WASHINGTON -- Casual drug use by Americans has dropped sharply over the past five years, but the number of addicts using cocaine daily has not changed significantly, the federal government reported yesterday.
The figures, based on a government survey of more than 9,000 people nationwide, indicate that more than 10 million Americans have stopped using illicit drugs on an occasional basis since 1985 -- a drop of 44 percent.
An even steeper 72 percent decline was reported among casual cocaine users. An estimated 1.6 million people used cocaine at least once a month this year -- the common description of casual use -- compared to 5.8 million in 1985.
President Bush embraced the statistics as "wonderful and welcome news," saying: "Virtually every piece of information we have tells us that drug use trends are headed in the right direction -- down."
The survey was immediately challenged, however, by the Democratic staff of the Senate Judiciary Committee, which released a study estimating significantly higher numbers of cocaine and heroin addicts than estimated by the Bush administration.

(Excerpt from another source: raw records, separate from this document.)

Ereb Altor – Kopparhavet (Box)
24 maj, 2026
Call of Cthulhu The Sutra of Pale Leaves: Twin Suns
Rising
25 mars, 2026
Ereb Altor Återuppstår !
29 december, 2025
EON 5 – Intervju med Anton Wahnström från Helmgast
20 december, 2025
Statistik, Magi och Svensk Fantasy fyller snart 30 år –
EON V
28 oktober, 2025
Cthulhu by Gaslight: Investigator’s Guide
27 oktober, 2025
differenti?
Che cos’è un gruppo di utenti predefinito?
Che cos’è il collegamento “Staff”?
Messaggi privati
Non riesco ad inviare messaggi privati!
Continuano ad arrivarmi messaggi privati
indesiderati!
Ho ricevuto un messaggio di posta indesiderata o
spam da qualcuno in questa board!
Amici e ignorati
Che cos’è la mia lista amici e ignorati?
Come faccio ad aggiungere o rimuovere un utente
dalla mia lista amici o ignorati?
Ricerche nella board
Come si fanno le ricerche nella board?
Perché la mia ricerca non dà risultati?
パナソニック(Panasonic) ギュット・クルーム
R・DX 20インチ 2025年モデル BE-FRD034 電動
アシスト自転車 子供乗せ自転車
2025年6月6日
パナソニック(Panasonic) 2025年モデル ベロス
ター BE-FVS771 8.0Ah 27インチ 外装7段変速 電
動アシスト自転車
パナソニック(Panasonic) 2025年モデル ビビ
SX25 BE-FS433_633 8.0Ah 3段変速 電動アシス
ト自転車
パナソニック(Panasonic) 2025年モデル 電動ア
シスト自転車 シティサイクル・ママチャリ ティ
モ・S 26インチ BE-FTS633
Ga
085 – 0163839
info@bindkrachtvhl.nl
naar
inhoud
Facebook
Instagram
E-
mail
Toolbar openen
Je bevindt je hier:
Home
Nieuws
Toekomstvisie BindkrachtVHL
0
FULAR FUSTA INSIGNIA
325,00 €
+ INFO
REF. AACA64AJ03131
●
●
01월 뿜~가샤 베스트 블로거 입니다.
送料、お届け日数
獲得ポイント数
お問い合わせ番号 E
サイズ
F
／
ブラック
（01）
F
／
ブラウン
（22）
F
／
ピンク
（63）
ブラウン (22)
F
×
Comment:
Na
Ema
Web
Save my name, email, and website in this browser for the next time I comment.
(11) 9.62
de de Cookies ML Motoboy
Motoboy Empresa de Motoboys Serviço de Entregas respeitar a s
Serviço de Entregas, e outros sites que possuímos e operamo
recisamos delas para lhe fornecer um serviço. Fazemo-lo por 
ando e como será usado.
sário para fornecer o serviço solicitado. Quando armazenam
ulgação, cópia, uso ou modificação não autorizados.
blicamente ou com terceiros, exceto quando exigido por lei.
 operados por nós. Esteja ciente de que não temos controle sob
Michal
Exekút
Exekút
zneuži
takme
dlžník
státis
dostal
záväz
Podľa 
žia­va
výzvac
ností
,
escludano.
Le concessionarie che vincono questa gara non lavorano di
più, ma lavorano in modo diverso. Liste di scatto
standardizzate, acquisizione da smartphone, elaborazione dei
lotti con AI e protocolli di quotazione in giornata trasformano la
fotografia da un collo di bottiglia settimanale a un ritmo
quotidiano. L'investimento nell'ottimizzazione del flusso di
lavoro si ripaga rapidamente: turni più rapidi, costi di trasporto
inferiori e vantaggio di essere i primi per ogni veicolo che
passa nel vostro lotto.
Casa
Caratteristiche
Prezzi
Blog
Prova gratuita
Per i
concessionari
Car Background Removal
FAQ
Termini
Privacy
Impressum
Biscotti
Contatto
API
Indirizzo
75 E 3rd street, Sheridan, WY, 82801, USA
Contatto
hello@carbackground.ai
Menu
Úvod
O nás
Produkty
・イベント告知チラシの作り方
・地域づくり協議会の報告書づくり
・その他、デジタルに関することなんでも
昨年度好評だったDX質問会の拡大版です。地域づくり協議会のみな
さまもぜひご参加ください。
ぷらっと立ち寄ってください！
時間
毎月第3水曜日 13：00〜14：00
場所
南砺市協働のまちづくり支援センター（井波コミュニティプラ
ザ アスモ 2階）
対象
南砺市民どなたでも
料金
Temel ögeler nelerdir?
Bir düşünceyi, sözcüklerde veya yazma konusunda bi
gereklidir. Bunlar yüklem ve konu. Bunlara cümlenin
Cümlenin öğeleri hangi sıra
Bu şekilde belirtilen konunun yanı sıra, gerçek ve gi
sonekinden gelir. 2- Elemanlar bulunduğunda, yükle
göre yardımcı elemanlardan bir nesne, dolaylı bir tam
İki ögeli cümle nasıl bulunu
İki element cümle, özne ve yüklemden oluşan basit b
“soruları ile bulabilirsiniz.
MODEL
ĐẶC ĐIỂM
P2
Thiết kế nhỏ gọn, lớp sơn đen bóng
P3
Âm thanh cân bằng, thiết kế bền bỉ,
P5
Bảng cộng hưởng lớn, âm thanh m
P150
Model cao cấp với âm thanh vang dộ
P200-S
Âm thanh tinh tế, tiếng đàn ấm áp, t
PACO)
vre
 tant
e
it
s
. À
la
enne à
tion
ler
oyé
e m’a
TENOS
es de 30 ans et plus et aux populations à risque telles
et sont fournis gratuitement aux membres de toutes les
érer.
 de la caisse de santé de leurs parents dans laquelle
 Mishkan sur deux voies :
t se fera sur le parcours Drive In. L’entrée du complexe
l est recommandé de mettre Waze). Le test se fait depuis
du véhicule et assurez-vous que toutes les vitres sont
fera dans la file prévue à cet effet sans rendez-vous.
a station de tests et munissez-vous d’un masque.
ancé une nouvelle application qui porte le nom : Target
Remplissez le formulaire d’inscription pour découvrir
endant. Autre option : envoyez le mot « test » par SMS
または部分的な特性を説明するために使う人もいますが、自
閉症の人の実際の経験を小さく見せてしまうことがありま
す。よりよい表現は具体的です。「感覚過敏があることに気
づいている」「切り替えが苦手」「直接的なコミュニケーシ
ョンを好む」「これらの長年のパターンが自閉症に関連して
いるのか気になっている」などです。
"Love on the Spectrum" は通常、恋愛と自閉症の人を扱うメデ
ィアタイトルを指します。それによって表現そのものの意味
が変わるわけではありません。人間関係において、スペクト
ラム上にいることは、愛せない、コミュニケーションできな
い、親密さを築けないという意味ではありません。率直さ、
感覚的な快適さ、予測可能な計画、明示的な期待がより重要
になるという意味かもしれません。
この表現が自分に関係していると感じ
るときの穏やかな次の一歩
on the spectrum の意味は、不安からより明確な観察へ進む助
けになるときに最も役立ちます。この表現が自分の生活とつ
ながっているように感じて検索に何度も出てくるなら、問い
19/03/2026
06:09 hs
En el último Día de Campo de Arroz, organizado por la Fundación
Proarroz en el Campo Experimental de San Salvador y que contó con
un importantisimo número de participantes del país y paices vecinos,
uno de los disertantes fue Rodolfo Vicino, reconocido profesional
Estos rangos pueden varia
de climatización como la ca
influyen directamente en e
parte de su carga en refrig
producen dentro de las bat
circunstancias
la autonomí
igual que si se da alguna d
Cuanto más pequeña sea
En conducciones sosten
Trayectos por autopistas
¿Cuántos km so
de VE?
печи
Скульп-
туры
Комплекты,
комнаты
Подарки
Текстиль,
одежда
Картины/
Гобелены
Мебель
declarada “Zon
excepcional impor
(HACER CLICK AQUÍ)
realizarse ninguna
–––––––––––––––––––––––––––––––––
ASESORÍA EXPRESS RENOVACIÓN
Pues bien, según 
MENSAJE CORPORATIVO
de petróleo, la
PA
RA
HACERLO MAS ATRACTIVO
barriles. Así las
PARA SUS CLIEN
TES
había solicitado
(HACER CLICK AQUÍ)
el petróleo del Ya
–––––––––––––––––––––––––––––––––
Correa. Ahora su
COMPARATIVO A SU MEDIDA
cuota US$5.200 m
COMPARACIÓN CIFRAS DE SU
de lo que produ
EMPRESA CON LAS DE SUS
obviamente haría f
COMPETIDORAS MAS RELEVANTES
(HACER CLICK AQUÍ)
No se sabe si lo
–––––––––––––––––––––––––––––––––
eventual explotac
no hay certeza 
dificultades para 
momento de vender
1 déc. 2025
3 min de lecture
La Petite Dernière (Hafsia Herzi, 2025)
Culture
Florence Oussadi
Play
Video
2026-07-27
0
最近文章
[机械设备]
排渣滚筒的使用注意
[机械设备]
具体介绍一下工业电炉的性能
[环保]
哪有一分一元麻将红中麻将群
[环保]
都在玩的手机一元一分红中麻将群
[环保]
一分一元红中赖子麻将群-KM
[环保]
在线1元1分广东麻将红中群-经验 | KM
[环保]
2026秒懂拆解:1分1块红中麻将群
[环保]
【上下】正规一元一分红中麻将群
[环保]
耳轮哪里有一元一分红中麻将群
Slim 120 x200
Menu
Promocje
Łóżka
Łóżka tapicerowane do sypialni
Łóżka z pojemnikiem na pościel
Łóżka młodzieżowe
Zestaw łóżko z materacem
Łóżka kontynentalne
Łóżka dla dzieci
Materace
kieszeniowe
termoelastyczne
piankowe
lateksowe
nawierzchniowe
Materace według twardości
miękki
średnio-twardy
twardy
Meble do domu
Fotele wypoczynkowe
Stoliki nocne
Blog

The committee study was based on information from drug treatment centers, homeless advocacy groups and arrest records. Unlike the administration survey, it did not poll the general population.
"Unquestionably, progress has been made," said Senate Judiciary Committee chairman Joseph R. Biden Jr., D-Del., but he charged that the administration's survey "misses more addicts than it counts." Mr. Biden expressed concern that the administration survey would be used to justify inadequate funding requests.
Independent analysts said the figures reflected the greater emphasis many Americans have placed on a healthy lifestyle, noting that usage of alcohol and cigarettes has also been declining.
"A generation of people giving up red meat and refined sugar was not
going to keep putting chemicals up their nose," Harvard University drug researcher Mark Kleiman said.
Government health officials acknowledged, however, making limited or no headway in combating heavy drug use, particularly among cocaine addicts.
"Our strategies are working for the general population," said James O. Mason, assistant secretary for health in the Department of Health and Human Services. "But we need to target our efforts at those that are heavily addicted."
The survey estimated that Americans who used cocaine daily or al
most daily increased from 292,000 in 1988 to 336,000 in 1990. It reported 662,000 weekly cocaine users, a decline of 200,000 from 1988 levels.
The survey also contradicts popular stereotypes of the typical drug user, said John P. Walters, acting director of the administration's drug control policy office.
"The characteristic drug user in our population today . . . is still white, is still middle-class, is still employed . . . " Mr. Walters said. "It's simply not a minority individual in the inner city, although those places also have a serious problem."